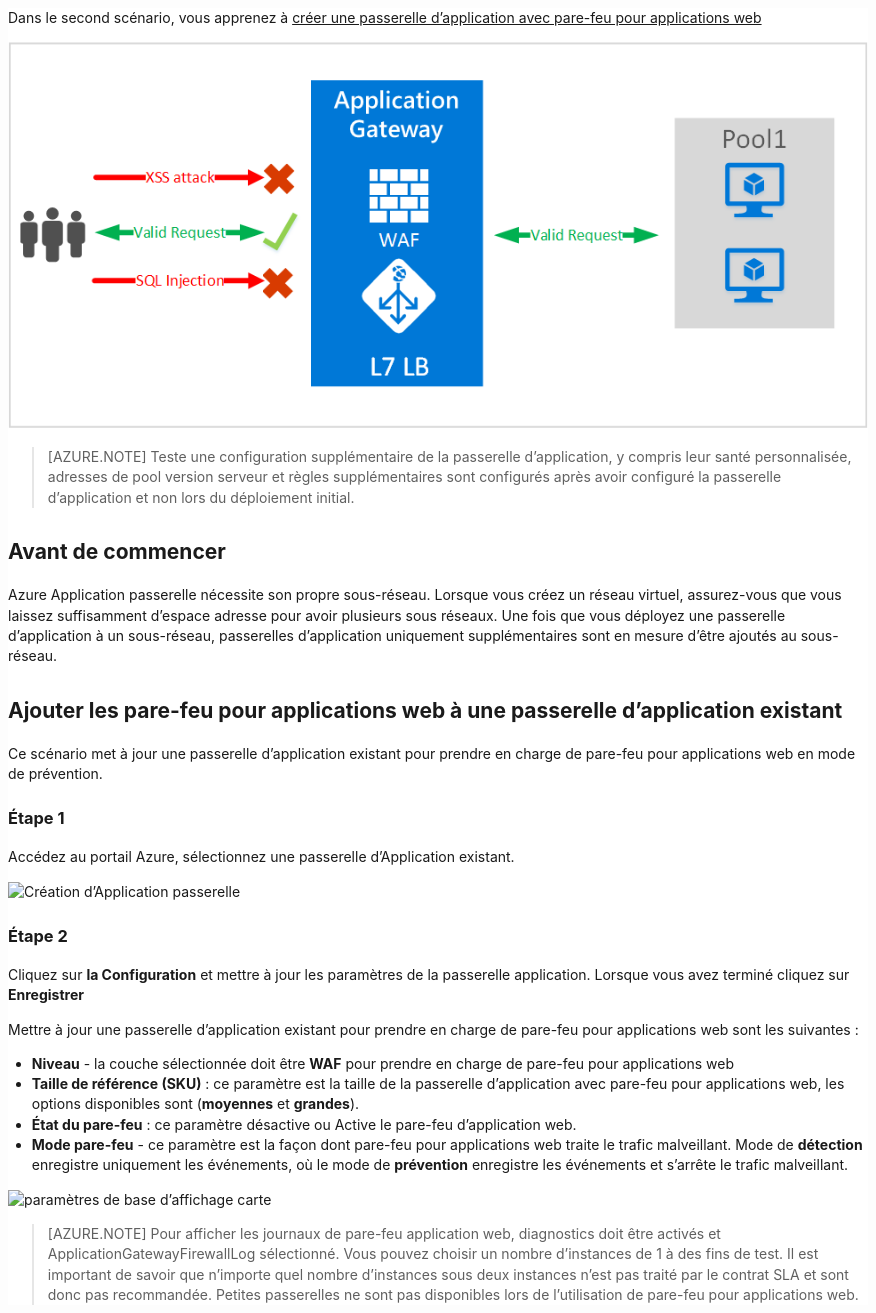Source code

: Dans le second scénario, vous apprenez à [créer une passerelle d’application avec pare-feu pour applications web](#create-an-application-gateway-with-web-application-firewall)

![Exemple de scénario][scenario]

>[AZURE.NOTE] Teste une configuration supplémentaire de la passerelle d’application, y compris leur santé personnalisée, adresses de pool version serveur et règles supplémentaires sont configurés après avoir configuré la passerelle d’application et non lors du déploiement initial.

## <a name="before-you-begin"></a>Avant de commencer

Azure Application passerelle nécessite son propre sous-réseau. Lorsque vous créez un réseau virtuel, assurez-vous que vous laissez suffisamment d’espace adresse pour avoir plusieurs sous réseaux. Une fois que vous déployez une passerelle d’application à un sous-réseau, passerelles d’application uniquement supplémentaires sont en mesure d’être ajoutés au sous-réseau.

## <a name="add-web-application-firewall-to-an-existing-application-gateway"></a>Ajouter les pare-feu pour applications web à une passerelle d’application existant

Ce scénario met à jour une passerelle d’application existant pour prendre en charge de pare-feu pour applications web en mode de prévention.

### <a name="step-1"></a>Étape 1

Accédez au portail Azure, sélectionnez une passerelle d’Application existant.

![Création d’Application passerelle][1]

### <a name="step-2"></a>Étape 2

Cliquez sur **la Configuration** et mettre à jour les paramètres de la passerelle application. Lorsque vous avez terminé cliquez sur **Enregistrer**

Mettre à jour une passerelle d’application existant pour prendre en charge de pare-feu pour applications web sont les suivantes :

- **Niveau** - la couche sélectionnée doit être **WAF** pour prendre en charge de pare-feu pour applications web
- **Taille de référence (SKU)** : ce paramètre est la taille de la passerelle d’application avec pare-feu pour applications web, les options disponibles sont (**moyennes** et **grandes**).
- **État du pare-feu** : ce paramètre désactive ou Active le pare-feu d’application web.
- **Mode pare-feu** - ce paramètre est la façon dont pare-feu pour applications web traite le trafic malveillant. Mode de **détection** enregistre uniquement les événements, où le mode de **prévention** enregistre les événements et s’arrête le trafic malveillant.

![paramètres de base d’affichage carte][2]

>[AZURE.NOTE] Pour afficher les journaux de pare-feu application web, diagnostics doit être activés et ApplicationGatewayFirewallLog sélectionné. Vous pouvez choisir un nombre d’instances de 1 à des fins de test. Il est important de savoir que n’importe quel nombre d’instances sous deux instances n’est pas traité par le contrat SLA et sont donc pas recommandée. Petites passerelles ne sont pas disponibles lors de l’utilisation de pare-feu pour applications web.


[1]: ./media/application-gateway-web-application-firewall-portal/figure1.png
[2]: ./media/application-gateway-web-application-firewall-portal/figure2.png
[1-1]: ./media/application-gateway-web-application-firewall-portal/figure1-1.png
[2-2]: ./media/application-gateway-web-application-firewall-portal/figure2-2.png
[3]: ./media/application-gateway-web-application-firewall-portal/figure3.png
[4]: ./media/application-gateway-web-application-firewall-portal/figure4.png
[5]: ./media/application-gateway-web-application-firewall-portal/figure5.png
[6]: ./media/application-gateway-web-application-firewall-portal/figure6.png
[7]: ./media/application-gateway-web-application-firewall-portal/figure7.png
[8]: ./media/application-gateway-web-application-firewall-portal/figure8.png
[9]: ./media/application-gateway-web-application-firewall-portal/figure9.png
[10]: ./media/application-gateway-web-application-firewall-portal/figure10.png
[scenario]: ./media/application-gateway-web-application-firewall-portal/scenario.png
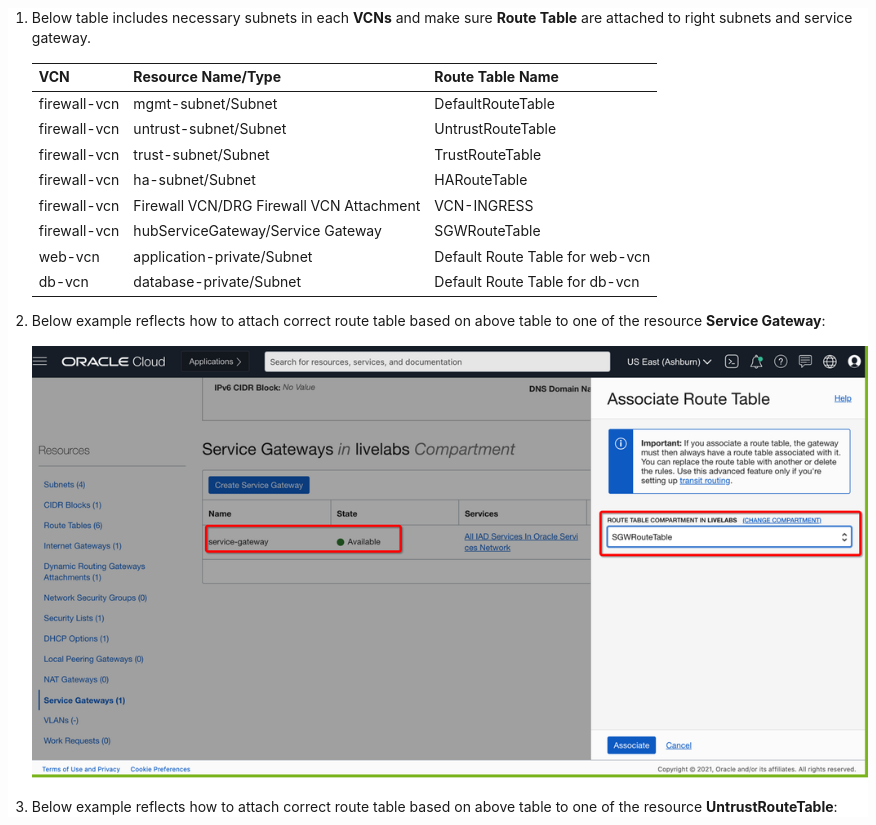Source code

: 1. Below table includes necessary subnets in each **VCNs** and make sure **Route Table** are attached to right subnets and service gateway. 

    | VCN          | Resource Name/Type                       | Route Table Name                |
    |--------------|------------------------------------------|---------------------------------|
    | firewall-vcn | mgmt-subnet/Subnet                       | DefaultRouteTable               |
    | firewall-vcn | untrust-subnet/Subnet                    | UntrustRouteTable               |
    | firewall-vcn | trust-subnet/Subnet                      | TrustRouteTable                 |
    | firewall-vcn | ha-subnet/Subnet                         | HARouteTable                    |
    | firewall-vcn | Firewall VCN/DRG Firewall VCN Attachment | VCN-INGRESS                     |
    | firewall-vcn | hubServiceGateway/Service Gateway        | SGWRouteTable                   |
    | web-vcn      | application-private/Subnet               | Default Route Table for web-vcn |
    | db-vcn       | database-private/Subnet                  | Default Route Table for db-vcn  |

2. Below example reflects how to attach correct route table based on above table to one of the resource **Service Gateway**:

   ![Associating Route Table to Service Gateway page](../common/images/create-service-gateway-route-table.png " ")

3. Below example reflects how to attach correct route table based on above table to one of the resource **UntrustRouteTable**:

> [Prompt]
Scan the material above. Copy each line that holds the word "based".

> [Answer box]
2. Below example reflects how to attach correct route table based on above table to one of the resource **Service Gateway**:
3. Below example reflects how to attach correct route table based on above table to one of the resource **UntrustRouteTable**:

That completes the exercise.